----- Data provided -----

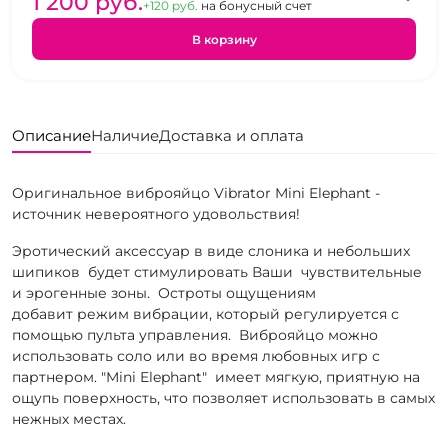
1 200 pуб.
+120 pуб.
на бонусный счет
В корзину
Описание
Наличие
Доставка и оплата
Оригинальное виброяйцо Vibrator Mini Elephant -
источник невероятного удовольствия!
Эротический аксессуар в виде слоника и небольших
шипиков будет стимулировать Ваши чувствительные
и эрогенные зоны. Остроты ощущениям
добавит режим вибрации, который регулируется с
помощью пульта управления. Виброяйцо можно
использовать соло или во время любовных игр с
партнером. "Mini Elephant" имеет мягкую, приятную на
ощупь поверхность, что позволяет использовать в самых
нежных местах.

-----

Output the text read from each of the records above verbatim, line for line, and omit the pictures.

1 200 pуб.
+120 pуб.
на бонусный счет
В корзину
Описание
Наличие
Доставка и оплата
Оригинальное виброяйцо Vibrator Mini Elephant -
источник невероятного удовольствия!
Эротический аксессуар в виде слоника и небольших
шипиков будет стимулировать Ваши чувствительные
и эрогенные зоны. Остроты ощущениям
добавит режим вибрации, который регулируется с
помощью пульта управления. Виброяйцо можно
использовать соло или во время любовных игр с
партнером. "Mini Elephant" имеет мягкую, приятную на
ощупь поверхность, что позволяет использовать в самых
нежных местах.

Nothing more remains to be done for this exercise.